I actually got tipped off that D’Aloisio had raised investment for something new in the summer but it took me over two and a half months to reel this one in (this was a story D’Aloisio and his longtime PR handler definitely didn’t want written). During that time I was able to second source some of the info and wait patiently for a regulatory filing to confirm the amount raised, all the while paranoid that someone would beat me to the story.
Best of all I published the resulting piece an hour before Business Insider unveiled its UK Tech 100 list, which, let’s just say – and given I wasn’t sure if I was on the list this year – was no coincidence!
The second scoop this week came together in a matter of hours, even if I was first tipped off a few weeks ago: Secret Escapes, the members-only travel club, has raised Series D funding. Again, my info was a combination of original sourcing and a regulatory filing, but I only got part of the story.
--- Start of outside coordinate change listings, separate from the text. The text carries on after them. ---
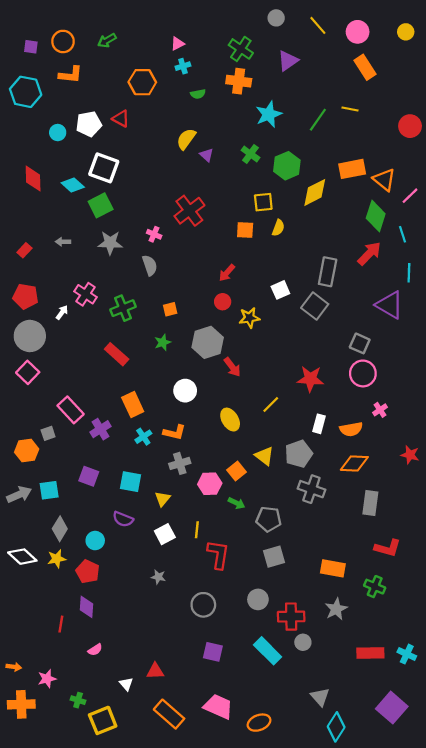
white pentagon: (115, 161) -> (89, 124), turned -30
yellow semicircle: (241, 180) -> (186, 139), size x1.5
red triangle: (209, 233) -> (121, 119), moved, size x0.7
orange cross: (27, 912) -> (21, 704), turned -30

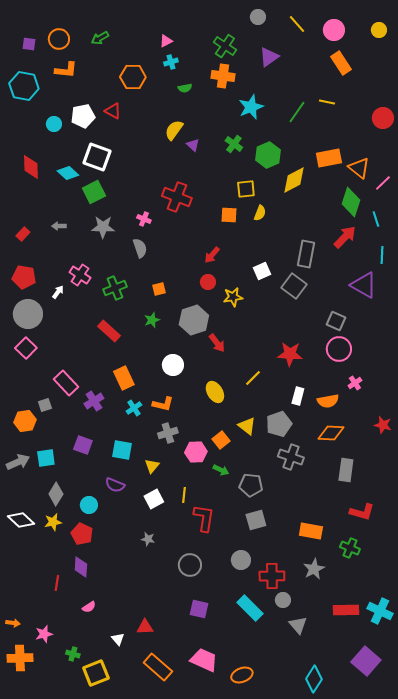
red cross: (189, 211) -> (177, 197), turned -32
cyan cross: (407, 654) -> (380, 611), size x1.4
gray triangle: (320, 697) -> (298, 625), moved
I reported that the round would be £52 million, including correctly identifying the lead investor, when in actual fact there is also additional debt financing from Silicon Valley Bank, bringing the total to £83 million when debt is included. 
Things I wrote
Digital wealth manager Moneyfarm acquires tech behind fintech chatbot Ernest
Secret Escapes, the members-only travel club, closing in on £50M Series D
Nick D’Aloisio, who sold startup to Yahoo aged 17, has raised funding for a new app
21Buttons, a social-commerce app dedicated to fashion, closes $10M Series A
European on-demand delivery startup Glovo raises €30 million Series B
MessageBird, a European cloud comms platform that competes with Twilio, raises $60M Series A
LocalGlobe backs augmented and virtual reality content startup Curiscope
Fintech startup Curve partners with accounting software Xero to make filing expenses ‘frictionless’
Closing thought: My ears popped
BI's Oscar Williams-Grut, Rebecca Geller, and me (Photo credit: Business Insider)
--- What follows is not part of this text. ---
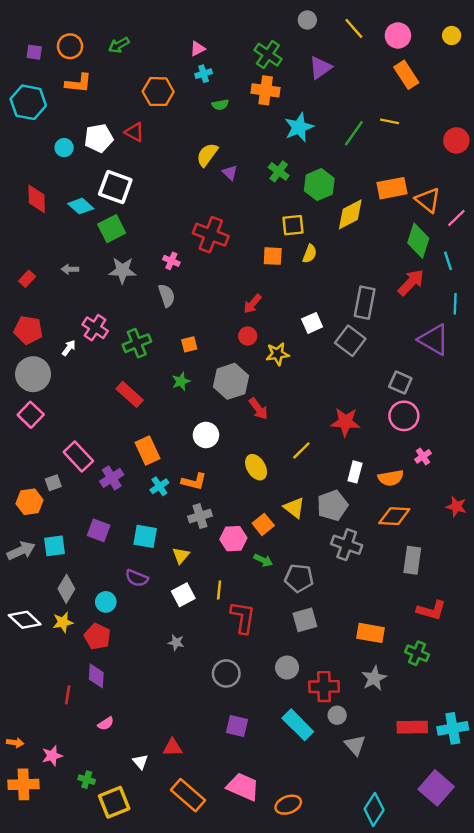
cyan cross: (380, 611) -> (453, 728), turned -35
They say your ears burn when you’re being talked about. Well, on Thursday night at Business Insider’s UK Tech 100 party held at the top of The Gherkin, my ears popped, literally. I actually had to take three elevators to get to the top floor restaurant where the event was held, from which the views of London are stunning.
The party itself was a lot of fun (and not just because I made the Tech 100 list for the second year running, albeit 15 places lower than last year!). Journalism, especially when you work from home, can be quite a solitary business and I think events like these are a nice reminder that those of us who work in tech, including the media, are part of something bigger.
As usual, I got to catch up with colleagues I haven’t seen in a while, as well as meet lots of people who I’ve previously only communicated with online or on the phone, which is always great. This included most of the Business Insider tech crew, who, it has to be said, were great hosts.
Stairway to legend (Photo credit: Business Insider)
Aside from seeing my name on a staircase, the most surreal moment of the night came fairly early on after arriving and while I was still feeling a bit combobulated post-elevators and in the rush to arrive on time. I was chatting away to a friend when a photo of me wearing my trademark black hat and glasses appeared on a very large screen behind us. ‘That’s me,’ I said outloud, entirely redundantly.
At this point I remembered how I’d been trolled by Business Insider tech editor James Cook when we met for coffee in the summer. I’d asked mischievously (and slightly vainly) if I was going to be on this year’s list. ‘Maybe, still deciding,’ he replied poker faced, which prompted me to spend the next five minutes accidentally trying to talk myself off the list. ‘I haven’t really achieved anything of note this year,’ I recall saying. Luckily for me, Cook and the rest of the BI team took a different view.